In der ersten Maiwoche überboten sich die Meinungsforschungsinstitute einmal mehr mit ihren Erhebungen. Die SPD liegt weiterhin bei 13 bis 15 Prozent. Weder hü noch hott. Offenbar sind die Sozialdemokraten beim Bodensatz ihrer Wählerschaft angekommen. Dem Wiedereinzug in den Bundestag dürfte damit wohl nichts mehr im Wege stehen, auch wenn es zum Kanzleramt damit wohl eher nicht reichen wird. In der SPD-Parteizentrale tröstet man sich derweil über die brillanten Werte der Grünen-Hauptkonkurrenz mit einem klassischen Vergleich hinweg. Vor genau vier Jahren hatte die SPD mit dem damaligen Spitzenkandidaten Martin Schulz ebenfalls das Kanzleramt fest im Visier. Diese Vision endete mit dem bekannten 20,5 Prozent Debakel. Nun hoffen nicht wenige im Willy-Brandt-Haus nach dem damals fürchterlich entgleisten „Schulz-Zug" auf den „umgekehrten Scholz-Effekt". Mittelprächtig bis verhalten in der Anfangsetappe und dann auf der Zielgeraden voll durchstarten.

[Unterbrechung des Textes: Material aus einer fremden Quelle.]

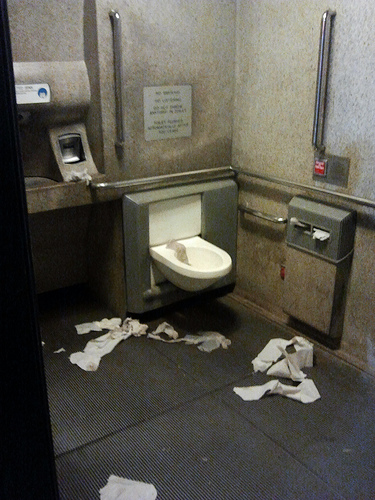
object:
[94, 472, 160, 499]
paper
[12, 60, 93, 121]
dryer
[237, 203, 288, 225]
handrail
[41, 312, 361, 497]
floor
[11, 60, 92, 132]
tissue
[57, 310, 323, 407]
toilet paper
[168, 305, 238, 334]
shadow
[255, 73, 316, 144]
wall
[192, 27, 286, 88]
wall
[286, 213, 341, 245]
toilet paper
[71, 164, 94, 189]
toilet paper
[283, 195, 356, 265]
dispenser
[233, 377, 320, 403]
trash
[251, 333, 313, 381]
trash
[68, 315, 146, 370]
trash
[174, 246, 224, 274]
bowl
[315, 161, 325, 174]
sign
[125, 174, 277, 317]
toilet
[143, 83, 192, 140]
sign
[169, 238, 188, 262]
tissue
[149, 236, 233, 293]
commode bowl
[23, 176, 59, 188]
basin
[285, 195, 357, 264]
box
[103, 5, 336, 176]
bars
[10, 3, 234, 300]
wall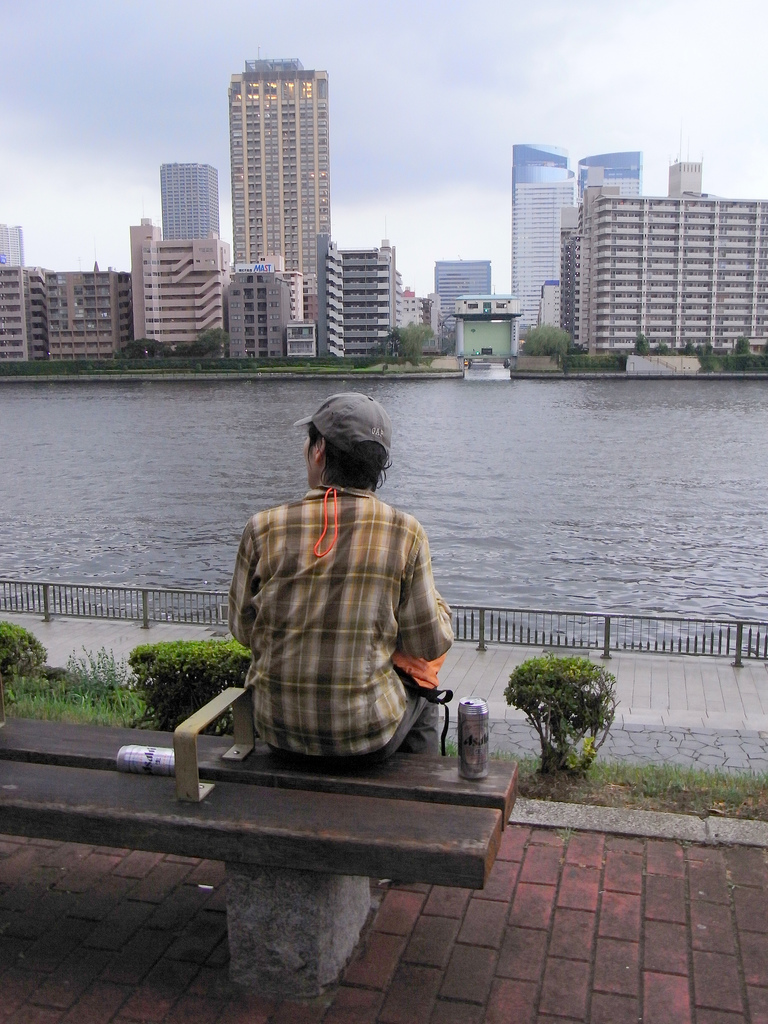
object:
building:
[226, 57, 328, 353]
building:
[132, 225, 224, 351]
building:
[223, 260, 305, 366]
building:
[284, 328, 319, 356]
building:
[511, 139, 575, 328]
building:
[347, 238, 426, 370]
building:
[428, 258, 497, 354]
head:
[289, 403, 393, 491]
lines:
[582, 877, 608, 986]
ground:
[4, 618, 765, 1023]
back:
[233, 488, 448, 761]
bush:
[507, 644, 616, 775]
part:
[229, 865, 376, 994]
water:
[2, 369, 766, 645]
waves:
[492, 485, 766, 620]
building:
[324, 233, 406, 362]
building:
[561, 121, 761, 362]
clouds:
[370, 43, 499, 142]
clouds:
[65, 54, 173, 156]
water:
[518, 413, 657, 589]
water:
[481, 416, 568, 523]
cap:
[295, 389, 400, 469]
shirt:
[232, 496, 443, 767]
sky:
[434, 36, 560, 124]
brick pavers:
[546, 893, 598, 964]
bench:
[2, 703, 518, 958]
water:
[483, 416, 608, 511]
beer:
[454, 692, 489, 780]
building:
[459, 288, 522, 362]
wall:
[284, 214, 348, 301]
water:
[445, 329, 680, 573]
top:
[230, 54, 330, 142]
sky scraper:
[159, 164, 219, 348]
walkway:
[41, 893, 582, 1017]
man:
[223, 391, 449, 750]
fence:
[609, 613, 765, 662]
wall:
[243, 50, 279, 208]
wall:
[277, 93, 303, 269]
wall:
[608, 233, 625, 342]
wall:
[347, 263, 379, 365]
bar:
[173, 666, 251, 798]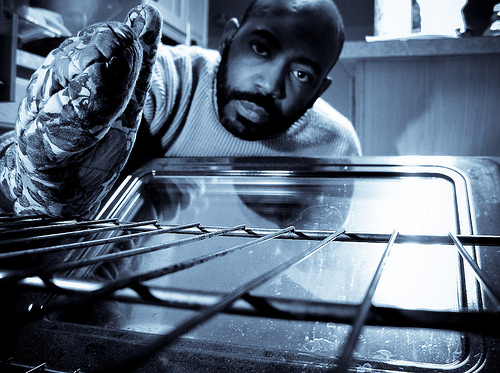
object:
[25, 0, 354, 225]
man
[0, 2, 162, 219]
oven mitt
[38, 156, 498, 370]
oven door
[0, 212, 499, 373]
oven rack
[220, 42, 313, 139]
beard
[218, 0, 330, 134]
face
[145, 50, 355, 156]
sweater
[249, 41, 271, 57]
eye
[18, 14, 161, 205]
hand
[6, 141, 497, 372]
oven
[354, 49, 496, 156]
cabinet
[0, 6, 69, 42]
stuff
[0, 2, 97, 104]
shelves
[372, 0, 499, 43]
window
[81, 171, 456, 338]
window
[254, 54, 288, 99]
nose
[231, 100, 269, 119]
lips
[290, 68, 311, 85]
left eye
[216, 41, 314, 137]
mustache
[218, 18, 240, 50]
right ear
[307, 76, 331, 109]
left ear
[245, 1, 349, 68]
bald head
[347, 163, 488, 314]
glare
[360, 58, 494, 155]
panel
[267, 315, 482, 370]
marks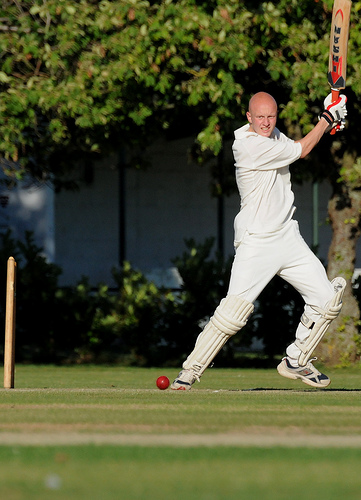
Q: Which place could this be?
A: It is a field.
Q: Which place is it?
A: It is a field.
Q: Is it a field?
A: Yes, it is a field.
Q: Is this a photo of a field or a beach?
A: It is showing a field.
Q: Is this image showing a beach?
A: No, the picture is showing a field.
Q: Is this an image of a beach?
A: No, the picture is showing a field.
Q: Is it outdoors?
A: Yes, it is outdoors.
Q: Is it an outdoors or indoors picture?
A: It is outdoors.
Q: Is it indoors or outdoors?
A: It is outdoors.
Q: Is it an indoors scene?
A: No, it is outdoors.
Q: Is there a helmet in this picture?
A: No, there are no helmets.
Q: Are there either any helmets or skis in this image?
A: No, there are no helmets or skis.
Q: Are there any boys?
A: No, there are no boys.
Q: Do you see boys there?
A: No, there are no boys.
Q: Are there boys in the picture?
A: No, there are no boys.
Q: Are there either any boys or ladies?
A: No, there are no boys or ladies.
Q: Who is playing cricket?
A: The man is playing cricket.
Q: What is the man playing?
A: The man is playing cricket.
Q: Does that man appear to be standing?
A: Yes, the man is standing.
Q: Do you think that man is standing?
A: Yes, the man is standing.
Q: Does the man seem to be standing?
A: Yes, the man is standing.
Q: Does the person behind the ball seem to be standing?
A: Yes, the man is standing.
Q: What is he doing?
A: The man is standing.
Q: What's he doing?
A: The man is standing.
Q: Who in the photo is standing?
A: The man is standing.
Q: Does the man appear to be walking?
A: No, the man is standing.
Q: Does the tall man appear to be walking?
A: No, the man is standing.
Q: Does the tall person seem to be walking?
A: No, the man is standing.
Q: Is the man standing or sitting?
A: The man is standing.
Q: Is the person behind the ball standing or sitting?
A: The man is standing.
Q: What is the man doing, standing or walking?
A: The man is standing.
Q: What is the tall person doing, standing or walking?
A: The man is standing.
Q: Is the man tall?
A: Yes, the man is tall.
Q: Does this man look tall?
A: Yes, the man is tall.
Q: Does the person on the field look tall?
A: Yes, the man is tall.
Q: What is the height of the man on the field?
A: The man is tall.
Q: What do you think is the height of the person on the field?
A: The man is tall.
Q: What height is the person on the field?
A: The man is tall.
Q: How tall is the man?
A: The man is tall.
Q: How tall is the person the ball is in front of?
A: The man is tall.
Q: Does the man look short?
A: No, the man is tall.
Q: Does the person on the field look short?
A: No, the man is tall.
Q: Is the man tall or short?
A: The man is tall.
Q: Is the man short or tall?
A: The man is tall.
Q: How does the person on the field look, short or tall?
A: The man is tall.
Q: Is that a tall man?
A: Yes, that is a tall man.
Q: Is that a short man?
A: No, that is a tall man.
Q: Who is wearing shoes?
A: The man is wearing shoes.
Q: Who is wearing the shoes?
A: The man is wearing shoes.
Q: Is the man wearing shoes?
A: Yes, the man is wearing shoes.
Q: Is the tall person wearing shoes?
A: Yes, the man is wearing shoes.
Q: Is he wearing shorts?
A: No, the man is wearing shoes.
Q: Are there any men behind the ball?
A: Yes, there is a man behind the ball.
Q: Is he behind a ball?
A: Yes, the man is behind a ball.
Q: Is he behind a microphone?
A: No, the man is behind a ball.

Soziale Frage im Mittelpunkt
In der Union ist man, allem Anschein nach, derzeit offenbar bemüht, dieses Unternehmen nach Kräften zu unterstützen. Im Rahmen des „umgekehrten Scholz-Effekts" setzen die Sozialdemokraten vor allem auf die massiven Verwerfungen in der Wirtschaft und auf dem Arbeitsmarkt nach der Pandemie. Denn klar ist: Das Ausmaß der wirtschaftlichen und finanziellen Verwerfungen wird erst richtig deutlich, wenn der Nach-Pandemie-Alltag wieder voll angelaufen ist. Dann wird in den deutschen Innenstädten erst sichtbar, wieviel Restaurants und Geschäfte, Saunen und Fitnessstudios, Kinos oder Kleinkunstbühnen überhaupt noch aufmachen. Das Kurzarbeitergeld läuft aus, damit wird vermutlich spätestens Mitte Juli die Arbeitslosigkeit sprunghaft ansteigen. Das derzeit beherrschende Thema Klimawandel und Umweltschutz wird so automatisch in den Hintergrund rücken, dafür die soziale Frage dominieren. Ein guter Teil der Mittelschicht droht abzurutschen. Dieses politische Kalkül der SPD ist der sprichwörtliche Strohhalm, an den sich die Wahlkämpfer in Deutschlands ältester Partei klammern. Aber was sollen sie auch machen? Denn selbst der Führungsetage im Willy-Brandt-Haus ist in diesem Frühsommer klar, „ein Scholz allein macht noch keinen Wahlsieg". Darum heißt nun die Parole: Strohhalm plus Hoffnung. Der derzeitige Höhenflug von Bündnis90/Die Grünen in den Umfragen wird allen Erfahrungen nach nicht bis zum Wahltag anhalten, gleichzeitig läßt die Wahlkampf-Performance des Koalitionspartners in der Bundesregierung mehr als zu wünschen übrig. Die Union liegt in den Umfragen zwischen 23 und 25 Prozent, ein bis Dato nie erreichtes historisches Tief, zur Freude der SPD. Sollte die SPD tatsächlich noch zulegen, und die Grünen Federn lassen, könnte es zu einem Dreier-Kopf-an-Kopf-Rennen um das Kanzleramt kommen, wenn auch nicht auf Volksparteien-Niveau. Die Zeiten scheinen endgültig vorbei zu sein.